We are now part of a very innovative time. The disruption of industries doesn’t mean negativity but rather options. Millennials and Gen Zs are used to options. They were born with them. They swipe up and down and left and right over many options and live in a world that’s morphing into the Metaverse. So, as a brand, you need to deliver on your innovative promise, or the Millennials and Gen Zs will swipe left and cancel you, resulting in you losing customers to poor customer engagement.
What this means is going back to old-school values – just like a mom and pops store where the customer experience was personal. The store’s team would greet you – looking into your eyes, they knew you and cared about your shopping experience in their stores. They remembered your shopping habits and pre-empted your purchase before you. Technology now allows us to offer the same type of care/knowledge extrapolation. Data collection does this and can provide a similar proposition for the customer’s shopping experience. But there is a ‘but’! The but is the need for the human touch.
Effective strategies for losing customers to poor customer engagement
It is imperative for brands to move with the times and innovate, but to also integrate customer relations. I’ll give you an example of this PR exercise – let’s use an online cosmetic store. A customer logs in and presumably enjoys the online window-shopping process. Consider this a vital part of the customer’s shopping experience. If it’s poor, by virtue of complexity, the customer will feel this and click out. You will lose the customer to poor customer engagement. Let’s say they do enjoy the process. They then want to follow through on their purchase. They create an account in which data is collected. They purchase the product.
How does the product arrive? I’ve been shopping on Amazon’s website in London and have watched friends and family using fashion retailers’ sites. I can say there is room to improve. There is room to add in the human touch. This type of PR could be a handwritten note. The note thanks me, Daniel, for shopping and offers me well wishes in using the product. Perhaps a link to reading more about the brand or product I have purchased, a future purchase discount coupon and or friend referral system to inspire brand growth within a community. The lack thereof could cause Amazon, or the brand, to lose customers to poor customer engagement. I’ve also noticed the boxes and packaging the product arrives in – they are way too big, causing waste.
Using technology in a way that is part of the human touch would be for a brand to engage with the customer via their social media.
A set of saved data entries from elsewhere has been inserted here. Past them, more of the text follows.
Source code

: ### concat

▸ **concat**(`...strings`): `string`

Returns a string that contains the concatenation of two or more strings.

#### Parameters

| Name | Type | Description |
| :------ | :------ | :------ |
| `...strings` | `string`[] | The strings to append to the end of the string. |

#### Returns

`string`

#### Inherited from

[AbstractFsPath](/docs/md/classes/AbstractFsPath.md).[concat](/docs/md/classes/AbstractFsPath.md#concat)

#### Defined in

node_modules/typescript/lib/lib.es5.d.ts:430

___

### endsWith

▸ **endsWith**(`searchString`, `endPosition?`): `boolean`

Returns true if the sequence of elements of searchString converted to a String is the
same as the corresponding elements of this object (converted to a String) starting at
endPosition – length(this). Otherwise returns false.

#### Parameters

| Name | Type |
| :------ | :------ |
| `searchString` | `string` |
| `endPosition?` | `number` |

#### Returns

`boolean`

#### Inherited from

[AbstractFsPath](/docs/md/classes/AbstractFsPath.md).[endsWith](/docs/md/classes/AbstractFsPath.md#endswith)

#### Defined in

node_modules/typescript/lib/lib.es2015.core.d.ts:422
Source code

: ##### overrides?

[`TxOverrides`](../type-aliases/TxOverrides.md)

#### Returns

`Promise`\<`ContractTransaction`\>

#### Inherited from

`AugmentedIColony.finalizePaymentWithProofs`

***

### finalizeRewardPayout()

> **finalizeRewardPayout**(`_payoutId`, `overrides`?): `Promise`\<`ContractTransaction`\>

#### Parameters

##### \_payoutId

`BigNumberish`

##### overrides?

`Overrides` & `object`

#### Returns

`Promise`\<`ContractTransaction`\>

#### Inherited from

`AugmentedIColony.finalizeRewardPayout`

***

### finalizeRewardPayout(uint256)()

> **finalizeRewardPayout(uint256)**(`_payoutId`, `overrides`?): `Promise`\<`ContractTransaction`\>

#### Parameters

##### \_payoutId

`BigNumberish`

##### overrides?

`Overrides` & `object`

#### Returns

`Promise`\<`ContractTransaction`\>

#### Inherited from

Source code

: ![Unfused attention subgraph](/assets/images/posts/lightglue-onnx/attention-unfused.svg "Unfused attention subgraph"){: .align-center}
This isn’t being done very well. Social media has been used to push content rather than engage with customers and a fan community. This allows customers to feel heard which essentially makes them feel cared for. This creates loyalty. Know that Millennials and Gen Zs are not fickle by nature, rather they are statured with options. This means that making the user experience personal is key.
Stop, say hello, be kind and add the human touch within your 360 digital Meta experience. In doing this, you will win over your customer, rather than losing customers to poor customer engagement. The jargon aside, humans are humans. We are all part of a human experience whatever generation you are from. Therefore, I touch on the human experience and the importance of integration versus the technology-first experience.